— STORED DATA —
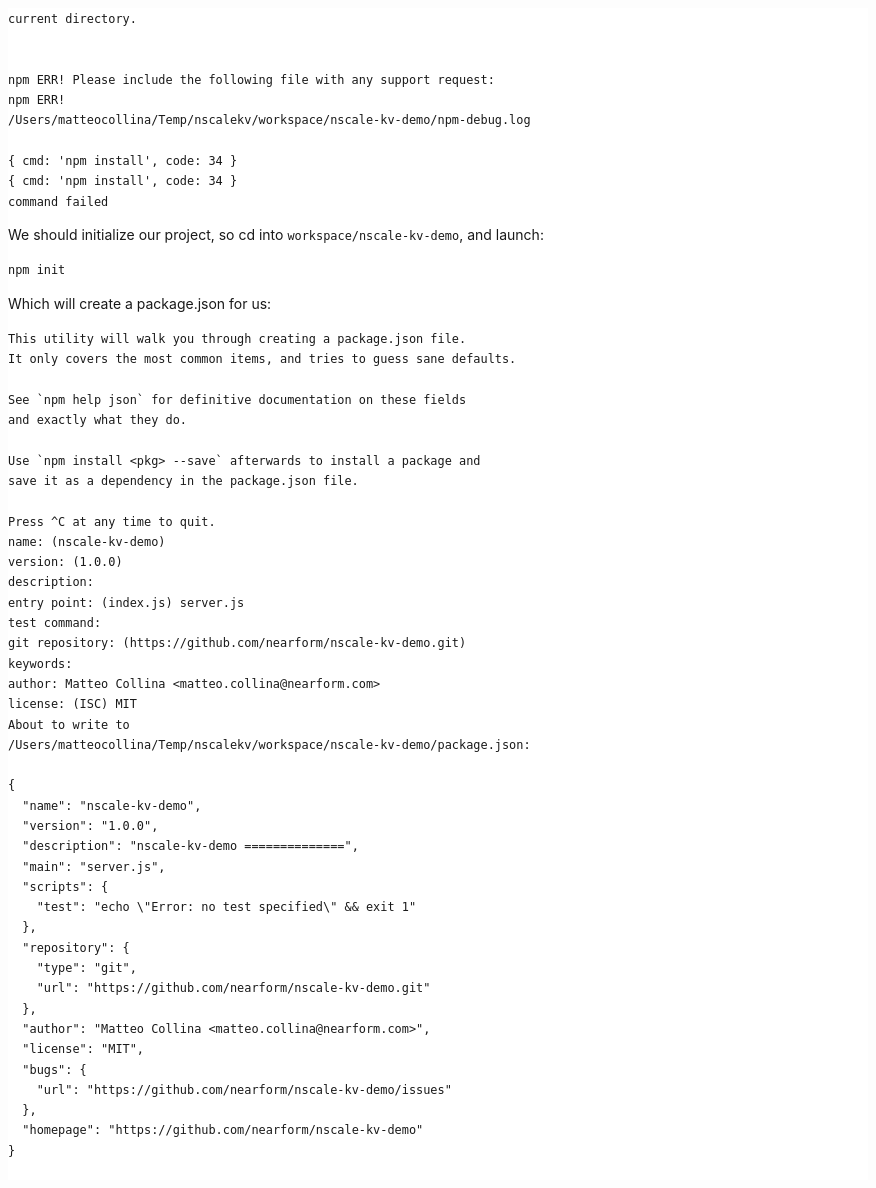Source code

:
 ```
current directory.


npm ERR! Please include the following file with any support request:
npm ERR!
/Users/matteocollina/Temp/nscalekv/workspace/nscale-kv-demo/npm-debug.log

{ cmd: 'npm install', code: 34 }
{ cmd: 'npm install', code: 34 }
command failed
```

We should initialize our project, so cd into
`workspace/nscale-kv-demo`, and launch:

```
npm init
```

Which will create a package.json for us:

```
This utility will walk you through creating a package.json file.
It only covers the most common items, and tries to guess sane defaults.

See `npm help json` for definitive documentation on these fields
and exactly what they do.

Use `npm install <pkg> --save` afterwards to install a package and
save it as a dependency in the package.json file.

Press ^C at any time to quit.
name: (nscale-kv-demo)
version: (1.0.0)
description:
entry point: (index.js) server.js
test command:
git repository: (https://github.com/nearform/nscale-kv-demo.git)
keywords:
author: Matteo Collina <matteo.collina@nearform.com>
license: (ISC) MIT
About to write to
/Users/matteocollina/Temp/nscalekv/workspace/nscale-kv-demo/package.json:

{
  "name": "nscale-kv-demo",
  "version": "1.0.0",
  "description": "nscale-kv-demo ==============",
  "main": "server.js",
  "scripts": {
    "test": "echo \"Error: no test specified\" && exit 1"
  },
  "repository": {
    "type": "git",
    "url": "https://github.com/nearform/nscale-kv-demo.git"
  },
  "author": "Matteo Collina <matteo.collina@nearform.com>",
  "license": "MIT",
  "bugs": {
    "url": "https://github.com/nearform/nscale-kv-demo/issues"
  },
  "homepage": "https://github.com/nearform/nscale-kv-demo"
}


```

— EXERCISE —
Using the records above, find the number of lines that contain the string "github", and give that number without further comment.

— OUTPUT FOR THIS EXERCISE —
4